■ RECORDS FOR THIS TASK ■
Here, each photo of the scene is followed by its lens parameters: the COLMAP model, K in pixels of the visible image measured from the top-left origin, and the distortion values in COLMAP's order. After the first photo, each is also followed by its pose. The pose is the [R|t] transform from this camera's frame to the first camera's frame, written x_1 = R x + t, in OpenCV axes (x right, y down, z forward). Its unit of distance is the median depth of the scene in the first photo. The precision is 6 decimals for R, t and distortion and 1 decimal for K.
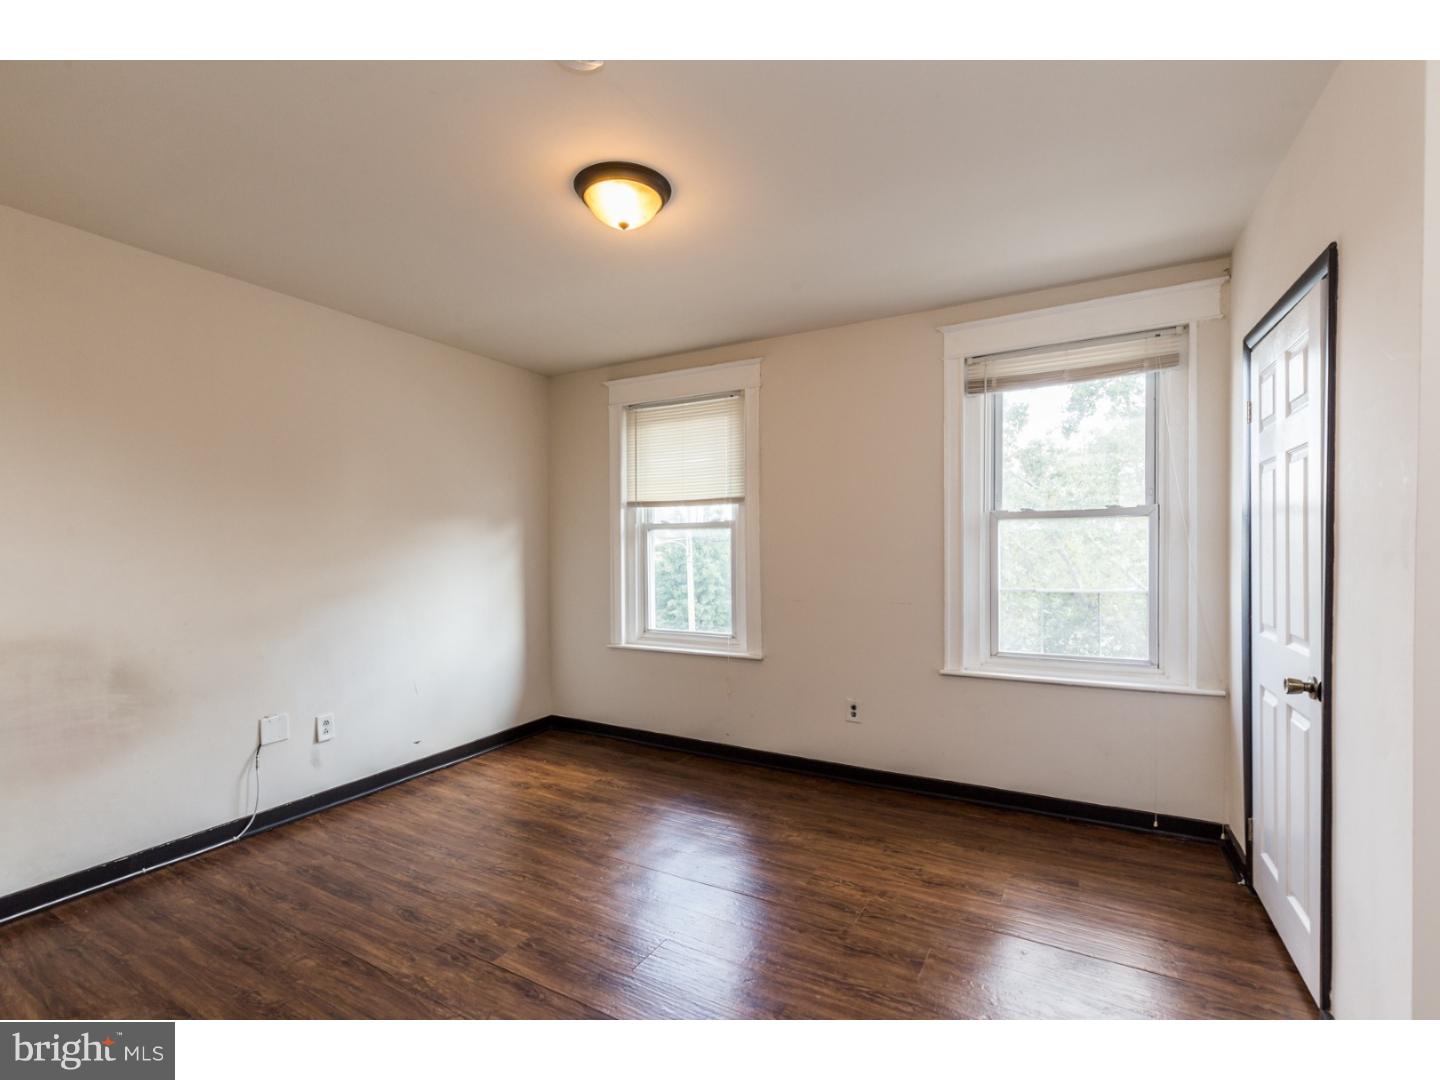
lens RADIAL K [[641.1, 0, 728.1], [0, 641.1, 546.0], [0, 0, 1]] dist [0.000077, 0.000870]
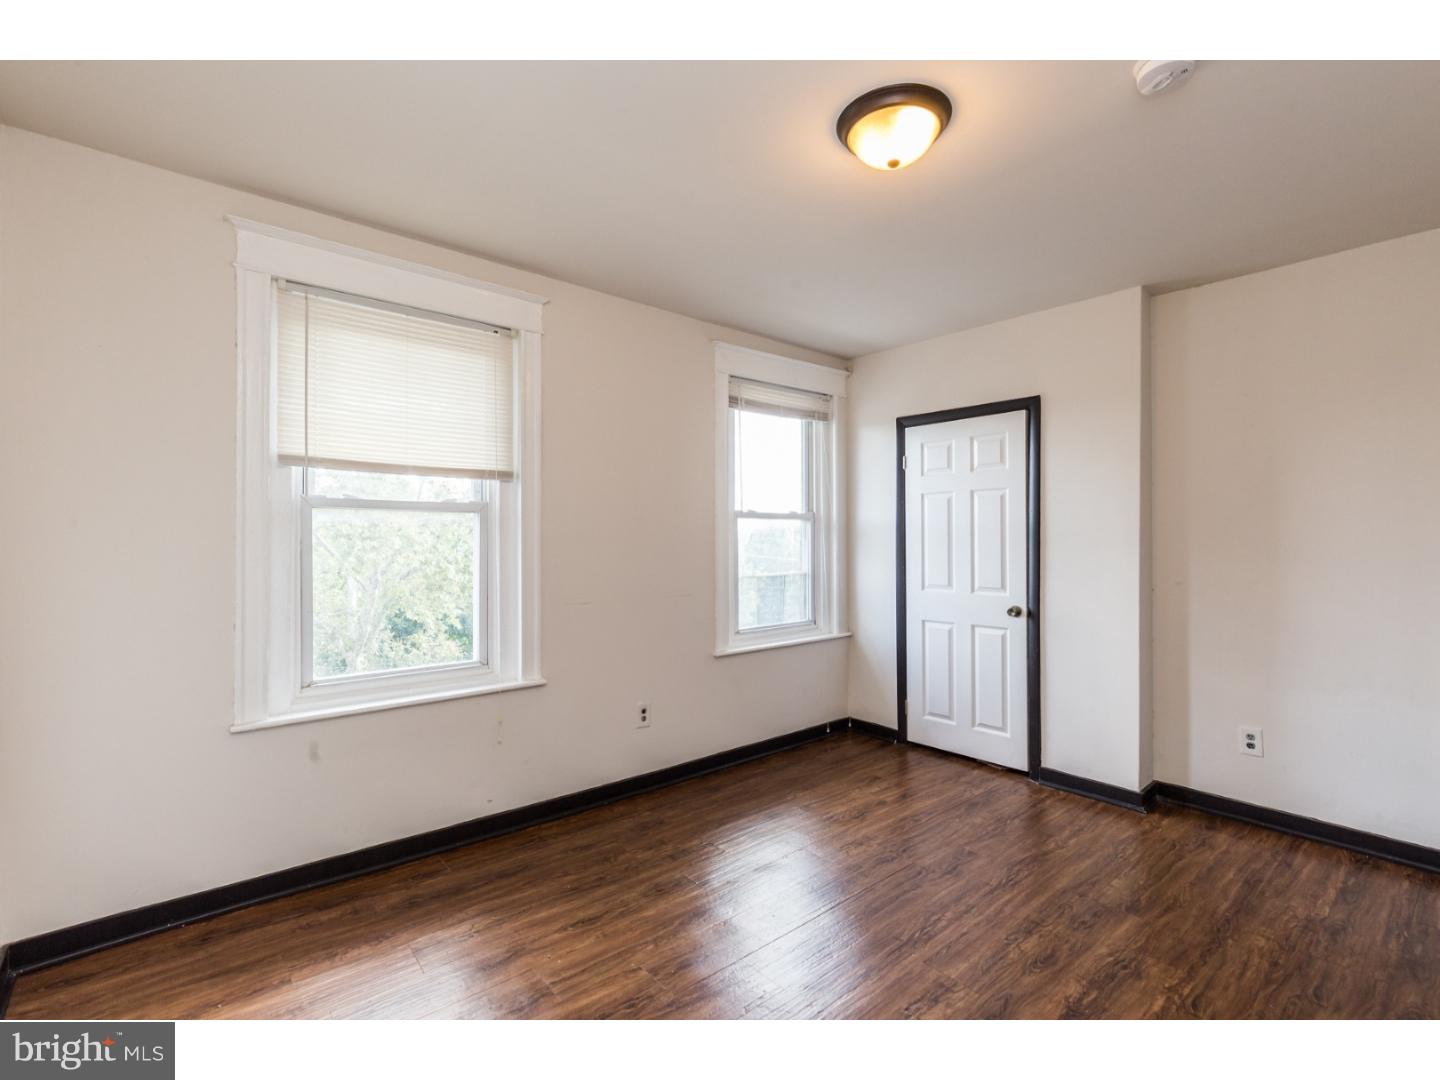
lens RADIAL K [[641.1, 0, 711.8], [0, 641.1, 535.5], [0, 0, 1]] dist [0.000077, 0.000870]
pose [[0.373332, 0.014622, 0.927583, -0.684520], [-0.003995, 0.999892, -0.014153, 0.007994], [-0.927689, 0.001578, 0.373350, 0.596563]]
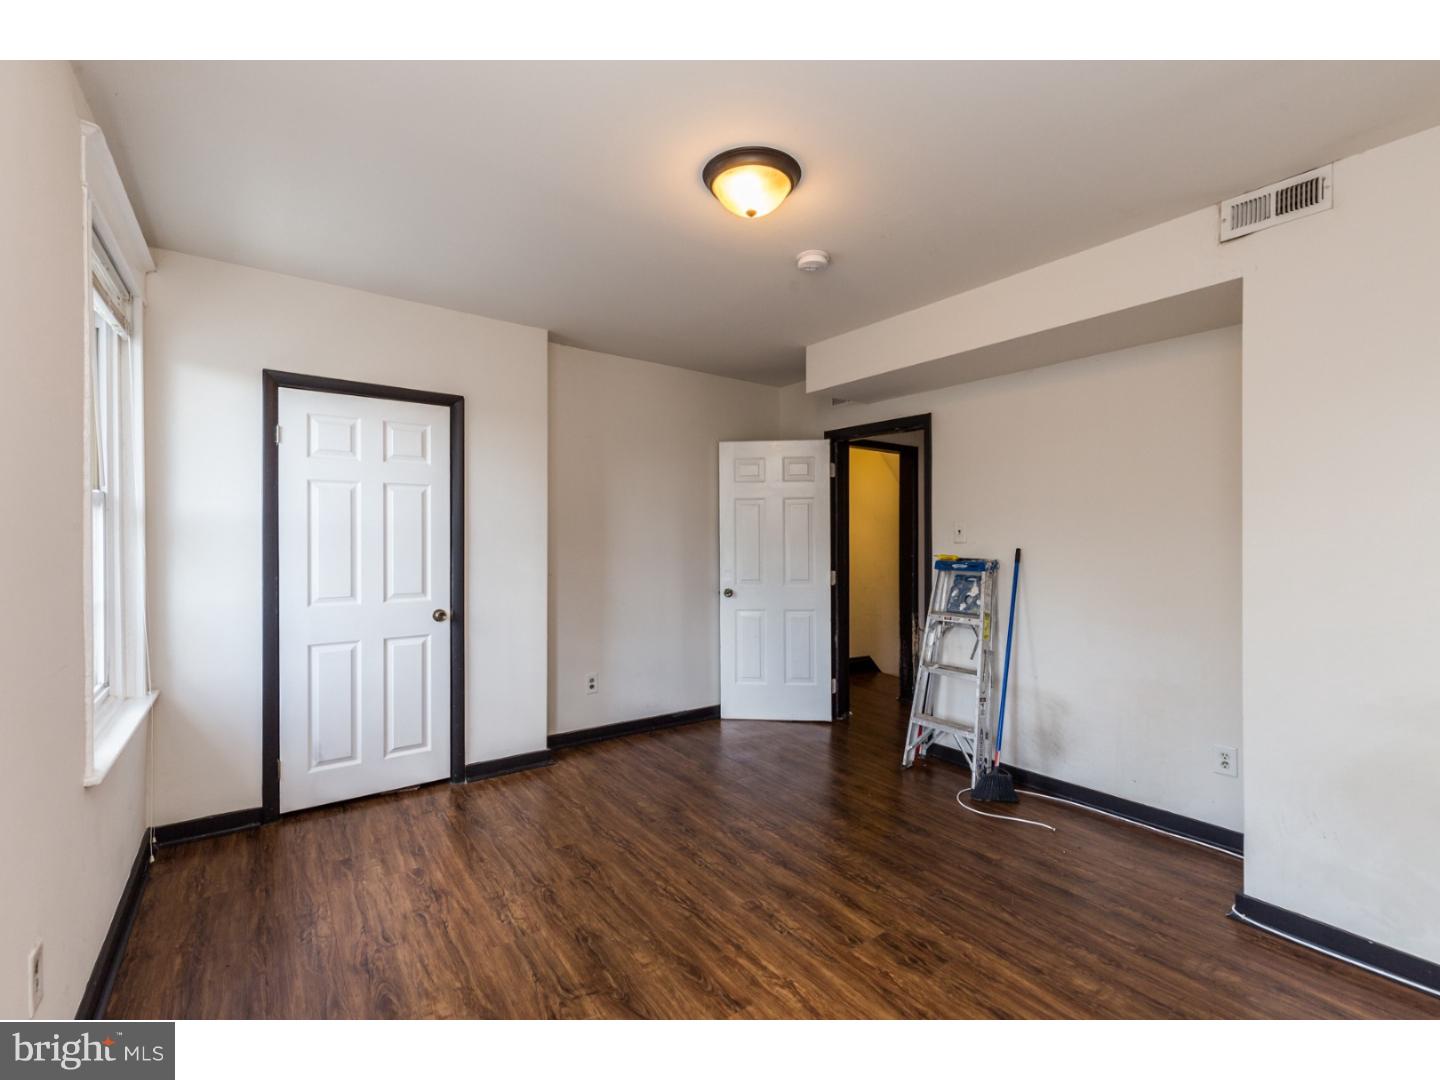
lens RADIAL K [[641.1, 0, 717.3], [0, 641.1, 543.2], [0, 0, 1]] dist [0.000077, 0.000870]
pose [[-0.896989, 0.005283, 0.442022, -0.354485], [0.006421, 0.999979, 0.001079, 0.004020], [-0.442007, 0.003806, -0.897004, 1.239125]]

■ YOUR INSTRUCTIONS ■
The reply should repeat the listing above exactly and contain no pictures.

■ OUTPUT FOR THIS EXERCISE ■
Here, each photo of the scene is followed by its lens parameters: the COLMAP model, K in pixels of the visible image measured from the top-left origin, and the distortion values in COLMAP's order. After the first photo, each is also followed by its pose. The pose is the [R|t] transform from this camera's frame to the first camera's frame, written x_1 = R x + t, in OpenCV axes (x right, y down, z forward). Its unit of distance is the median depth of the scene in the first photo. The precision is 6 decimals for R, t and distortion and 1 decimal for K.
lens RADIAL K [[641.1, 0, 728.1], [0, 641.1, 546.0], [0, 0, 1]] dist [0.000077, 0.000870]
lens RADIAL K [[641.1, 0, 711.8], [0, 641.1, 535.5], [0, 0, 1]] dist [0.000077, 0.000870]
pose [[0.373332, 0.014622, 0.927583, -0.684520], [-0.003995, 0.999892, -0.014153, 0.007994], [-0.927689, 0.001578, 0.373350, 0.596563]]
lens RADIAL K [[641.1, 0, 717.3], [0, 641.1, 543.2], [0, 0, 1]] dist [0.000077, 0.000870]
pose [[-0.896989, 0.005283, 0.442022, -0.354485], [0.006421, 0.999979, 0.001079, 0.004020], [-0.442007, 0.003806, -0.897004, 1.239125]]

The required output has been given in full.